Poursuivez la chronique sur l'accord nucléaire iranien à partir de sa dernière phrase.

> _EXTRAIT CHOISI_
◆ ◆ ◆ ◆ ◆ ◆ ◆
Vous l’avez deviné, bien sûr  : je veux consacrer cette chronique à l’accord « historique » sur le nucléaire iranien signé, aux premières heures de ce dimanche à Genève, entre la République islamique d’Iran et les 5+1 (Etats-Unis, Grande-Bretagne, Russie, Chine, France et Allemagne). Je l’ai appris comme beaucoup au réveil et j’ai d’abord cru à un canular. Blasé que j’étais par les annonces, l’activisme belliciste de l’Etat Hébreu et surtout l’espoir avorté des 3 et 4 novembre dernier.
J’ai tout de suite pensé à Gary Sick. Cet ancien conseiller de la Maison Blanche, aujourd’hui professeur à l’université Columbia défendait, il y a quelques années, un point de vue minoritaire en Occident : « Il faut négocier. Si l’Occident continue d’exiger zéro centrifugeuse et zéro enrichissement d’uranium, alors non, on ne peut pas négocier. [...] En 1995, l’Iran n’avait pas d’uranium enrichi. Aujourd’hui, les Iraniens en sont à plus de 8 000 centrifugeuses et disposent de plusieurs sites nucléaires. Si l’objectif des Euro-Américains est un nombre limité de centrifugeuses, sous étroite surveillance de la communauté internationale, on peut probablement obtenir cela des Iraniens. Mais on doit négocier avec eux en respectant leur fierté nationale. »
◆ ◆ ◆ ◆ ◆ ◆ ◆
> _ENTRÉES RÉPERTORIÉES_
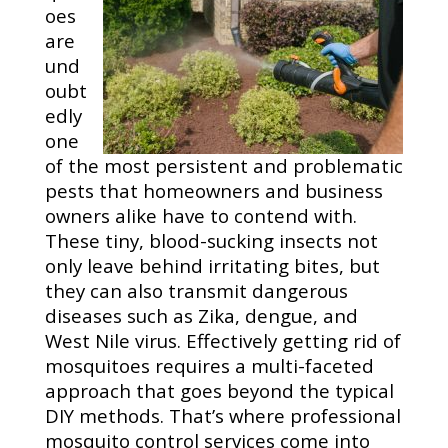
oes
are
und
oubt
edly
one
of the most persistent and problematic
pests that homeowners and business
owners alike have to contend with.
These tiny, blood-sucking insects not
only leave behind irritating bites, but
they can also transmit dangerous
diseases such as Zika, dengue, and
West Nile virus. Effectively getting rid of
mosquitoes requires a multi-faceted
approach that goes beyond the typical
DIY methods. That’s where professional
mosquito control services come into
◆ ◆ ◆ ◆ ◆ ◆ ◆
> _RÉPONSE PROPOSÉE_
Cet accord intérimaire de cinq pages obtenu après quatre jours de négociations, a vocation à réintégrer l’Iran dans la communauté internationale. L’Iran obtient le droit d’accéder au nucléaire civil, avec un enrichissement de l’uranium à 5% et pas au nucléaire militaire. Elle ne se verra pas ajouter de nouvelles sanctions durant les six prochains mois, récupèrera environ 7 milliards de dollars de revenus pétroliers jusque-là bloqués dans des banques essentiellement américaines, sur les 100 milliards bloqués. En échange, elle devra neutraliser son stock d’uranium enrichi à 20%, démanteler la centrale à eau lourde d’Arak… En définitive, cet accord restaure la confiance entre les parties et rend le monde plus sûr. N’en déplaise à Israël dont le premier ministre, vent debout, a parlé d’ « erreur historique ». Et justement, cette attitude belliqueuse ou pessimiste menace de ruiner le bel inattendument espoir.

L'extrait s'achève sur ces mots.